Id. at 26-27, 377 A.2d at 1273. Hence, the waiver doctrine does not apply to the issue of ACS’ standing under Pa.R.A.P. 501, and the Board and the Borough are permitted to raise it in an appeal to this Court, regardless of whether the standing issue was also raised before the trial court.
Accordingly, since ACS is not a party aggrieved by the Board’s decision and thus lacks standing to appeal, the instant appeal is dismissed. Due to our disposition, the other issues raised by ACS need not be addressed.
ORDER
AND NOW, this 24th day of May, 1995, the appeal filed by ACS Enterprises, Inc. in the above-captioned matter is hereby dismissed.
. Section 320-30 of the Ordinance provides:
No building shall exceed thirty-five (35) feet in height or three (3) stories, provided that such height limit may be exceeded by one (1) foot for each foot by which the width of each side yard is increased beyond the minimum side yard requirements, up to a maximum height of forty-five (45) feet, but not to exceed three (3) stories.
"Height of building" is defined as “[a] buildings vertical measurements from the main level of the ground surrounding the building to a point midway between the highest and lowest points of the roof.” (Section 320-7 of the Ordinance.)

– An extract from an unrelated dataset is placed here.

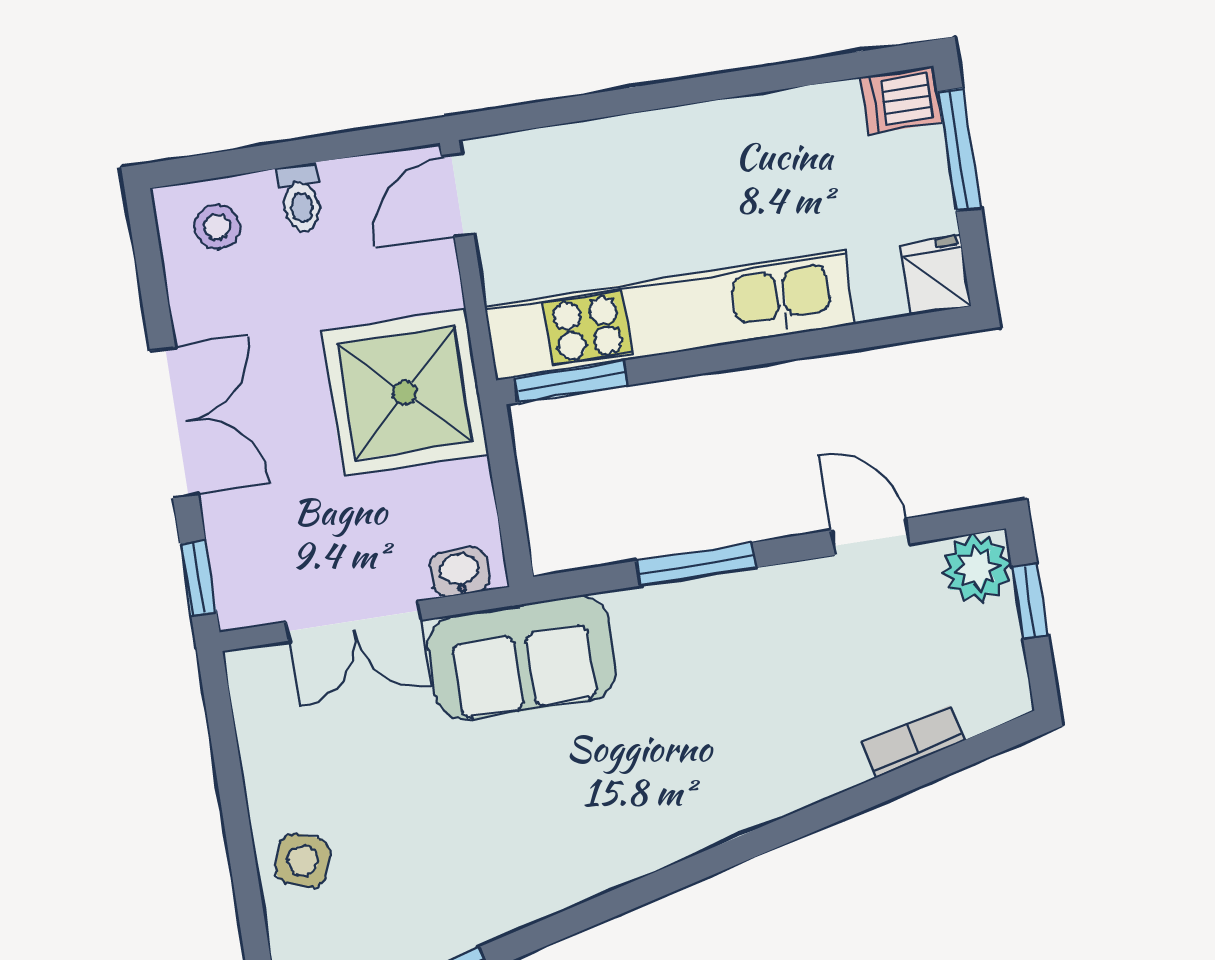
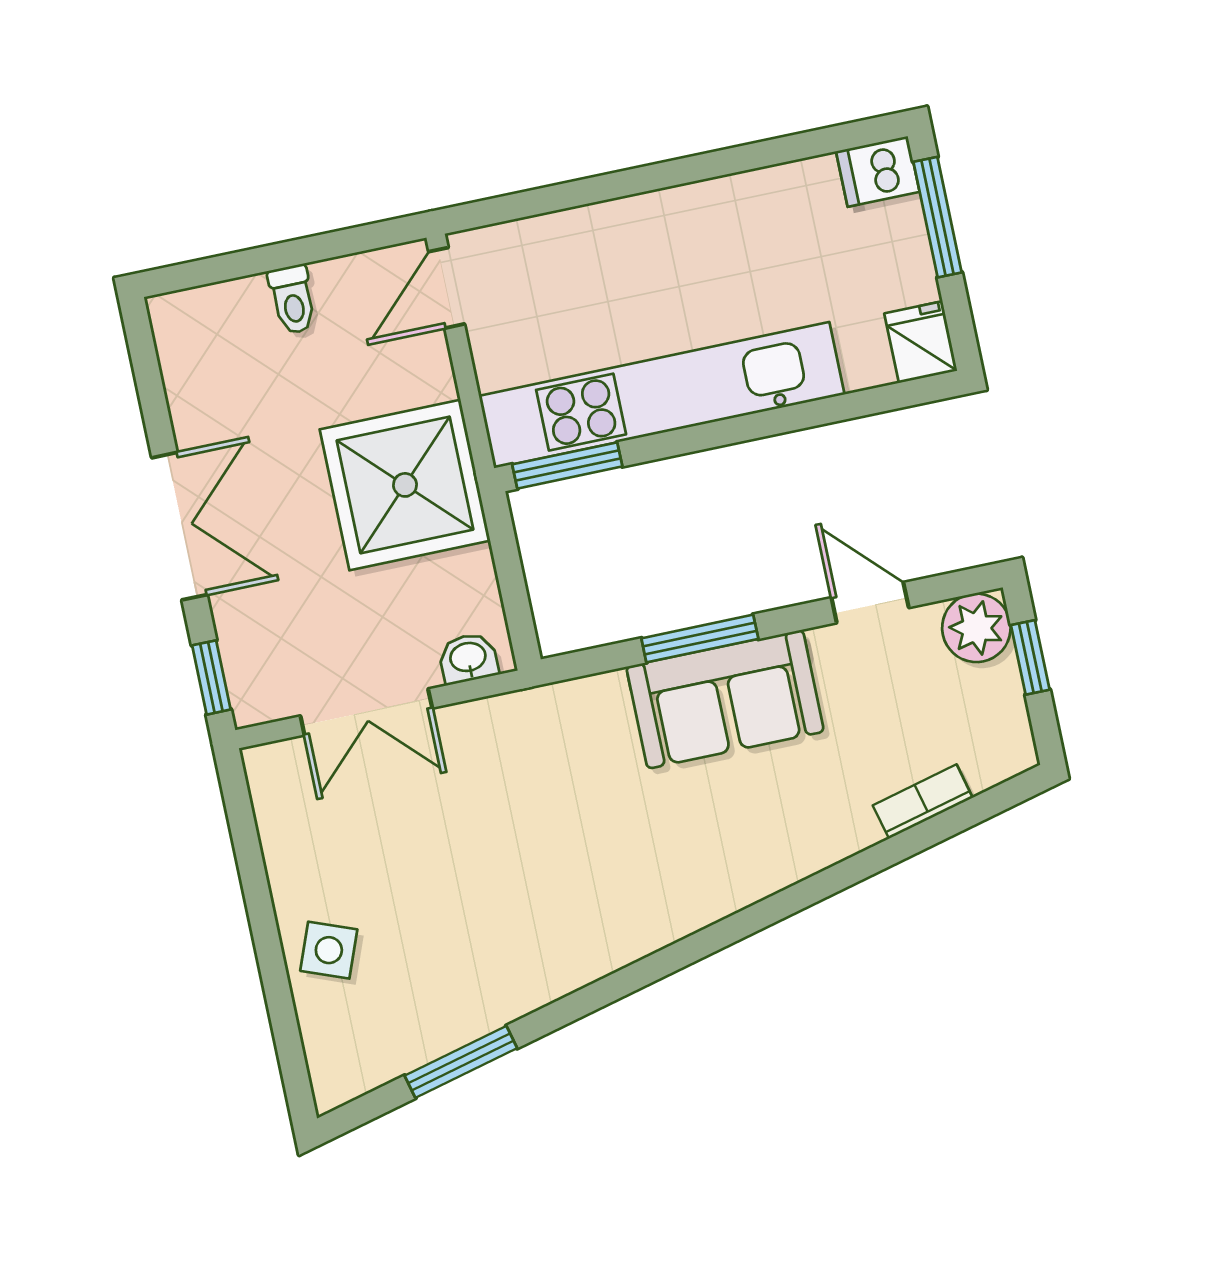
stool: (217, 227) -> (212, 331), removed
sofa: (522, 658) -> (725, 699), moved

. Under Section 622 of the BOCA National Building Code adopted by the Borough, a building permit is not required for rooftop installation of antennal structures not in excess of twelve feet in height for private radio or television reception. The term "structure” is defined as "[a]ny form or arrangement of building material involving the necessity of providing proper support, bracing, tying, anchoring or other protection against the forces of the elements." (Section 320-7 of the Ordinance.)
. The trial court further concluded that because ACS obtained the requested relief, the issues raised by ACS were rendered moot and that the antenna mounted on the roof becomes a part of the building and is therefore subject to the building height regulations.

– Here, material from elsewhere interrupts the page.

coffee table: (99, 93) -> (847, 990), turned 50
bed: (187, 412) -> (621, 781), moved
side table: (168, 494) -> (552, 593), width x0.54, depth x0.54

. Moreover, the Board’s grant of a variance was based upon its finding of unnecessary hardship unique to the subject property. ACS’ witness testified that the required height of the antenna depends upon the location of the property receiving the signal and the existence of trees, buildings or other structures in the vicinity which will intercept the signal. Thus, the entitlement to a variance can only be properly decided on a case-by-case basis.

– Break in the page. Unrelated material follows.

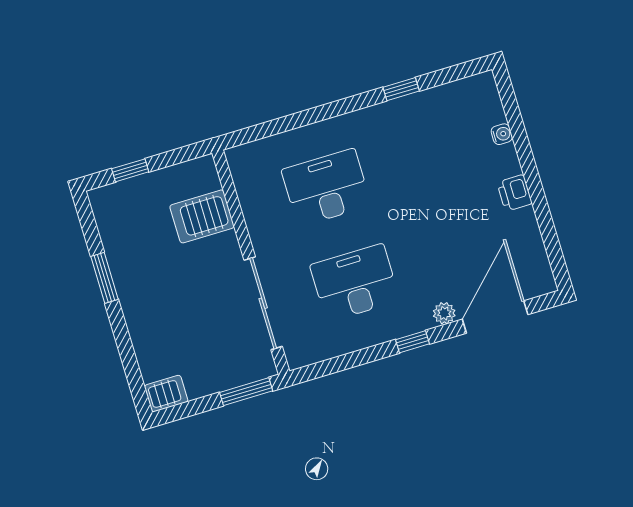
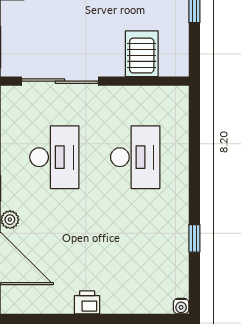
water cooler: (502, 134) -> (181, 306), moved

. Act of July 31, 1968, P.L. 805, as amended, 53 P.S. §§ 10101-11202.
. Under Section 908(3) of the MPC, 53 P.S. § 10908(3), the parties to the hearing before the Board are limited to "the municipality, any person affected by the application who has made timely appearance of record before the board, and any other person including civic or community organizations permitted to appear by the board.”
Further, a zoning appeal may be filed with the Board "in writing by the landowner affected, any officer or agency of the municipality or any person aggrieved.” (Section 913.3 of the MPC, added by Section 93 of the Act of December 21, 1988, P.L. 1329, 53 P.S. § 10913.3.) "Requests for a variance ... and for special exception ... may be filed with the board by any landowner or any tenant with the permission of such landowner.” Id.